In Vancouver, British Columbia, The Cinematheque is presenting
KUROSAWA AKIRA RESTORED
From September 15 – November 2, 2025
The programme reads:
“The influence of Kurosawa Akira (1910–1998), one of cinema’s paramount figures, has remained outsized and evergreen some seventy-five years after Rashomon effectively introduced the West to Japanese film. While various mid-century directors have watched their cachet dwindle over the decades, Kurosawa’s has held exceptionally strong, unruffled by the shifting winds of appreciation. His name-making masterpieces of the 1950s, Seven Samurai and the aforementioned Rashomon, for instance, each fortified their standing amid the top 50 films of all time in Sight and Sound’s latest decennial poll. Seven Samurai was anointed the greatest ever foreign-language (i.e. non-English) film by balloters of a 2018 BBC poll—three other Kurosawa pictures cracked the upper 80—while Spike Lee’s 2025 transplanting of High and Low to modern-day NYC proves the storied tradition of making over Kurosawa for Western markets hasn’t lost its appeal or potential for greatness. (Among the most famous, The Magnificent Seven, A Fistful of Dollars, and, yes, Star Wars.)
Accounting for the enduring popularity of Kurosawa is a game of pie-chart percentages. How big a portion should be calculated for his unparalleled craft, his cross-cultural touchstones (Shakespeare, Dostoevsky, John Ford, Dashiell Hammet), his virtuosic reinvention of the chambara (sword fighting) genre, his legendary Mifune Toshiro collaborations—heck, the abiding high-regard for Japanese cinema, tout court?! What requires less speculation is the knowledge that, thanks to the efforts of studio Toho and distributor Janus Films, Kurosawa’s legacy is keeping pace with the times.
Following the release of a restored Seven Samurai last year (a sensation here at The Cinematheque), eight more digitally refurbished Kurosawa films are now available.

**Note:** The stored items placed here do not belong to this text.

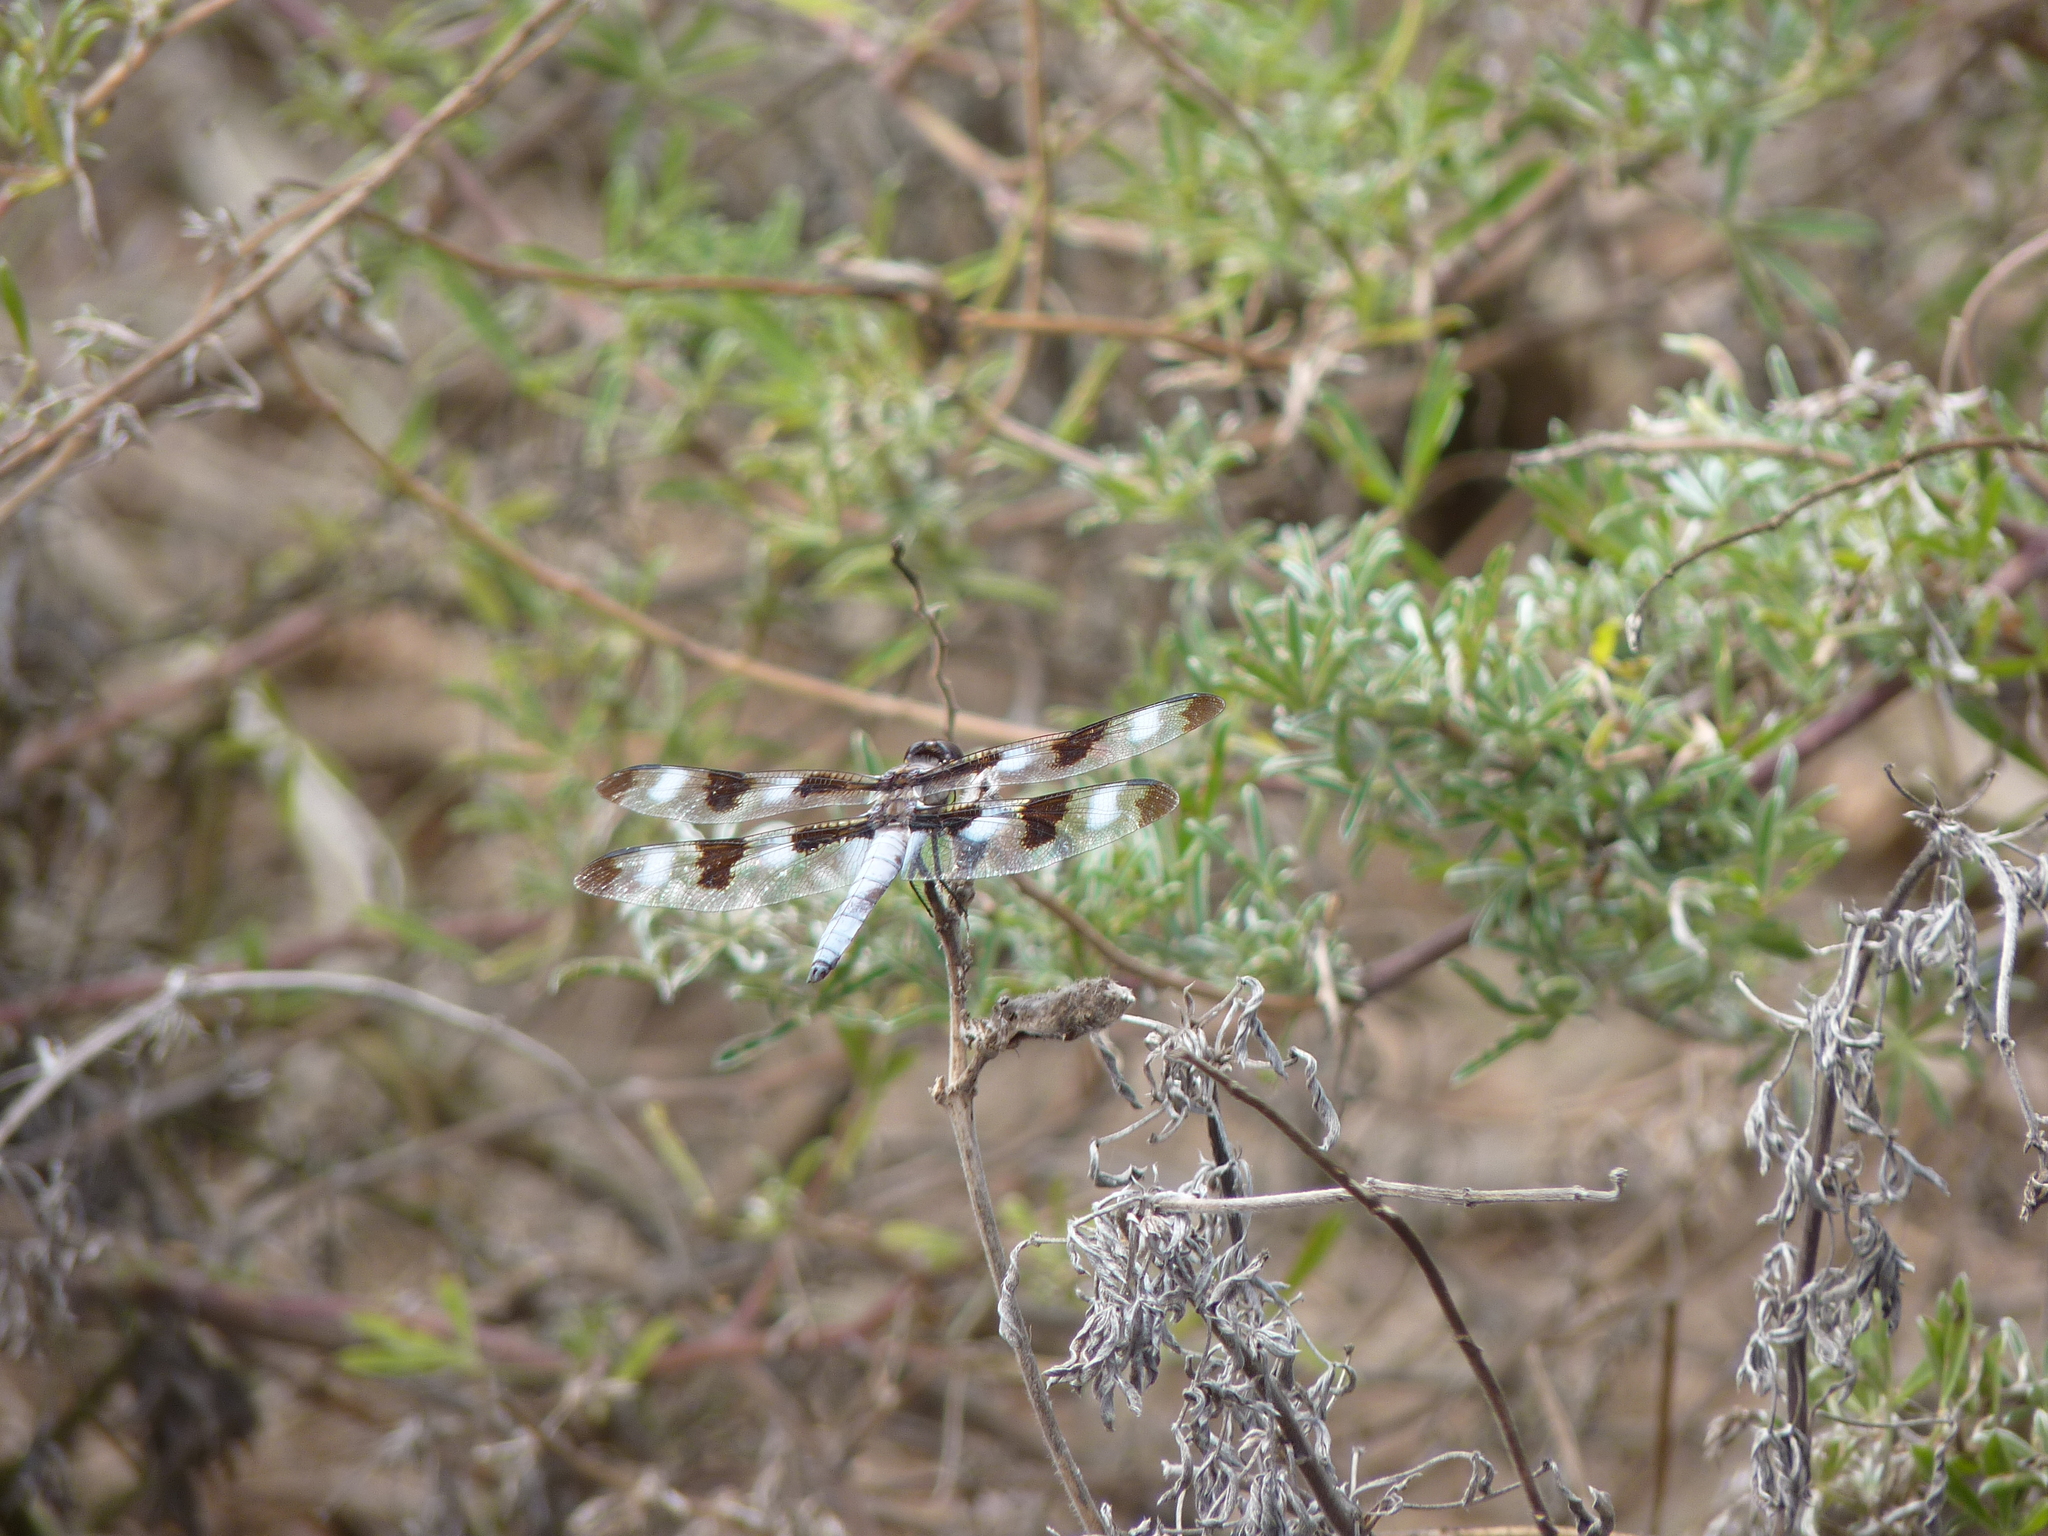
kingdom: Animalia
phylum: Arthropoda
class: Insecta
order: Odonata
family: Libellulidae
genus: Libellula
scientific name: Libellula pulchella
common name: Twelve-spotted skimmer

Two—Stray Dog and High and Low—we cherry-picked early to coincide with our summer noir series. The six others are presented in this “Restored” program, a collection of indispensable Kurosawa classics that, with the exception of humanist drama Ikiru, all draw from the director’s iconic jidaigeki (period piece) output and feature leading man Mifune at the apex of his formidable acting prowess.”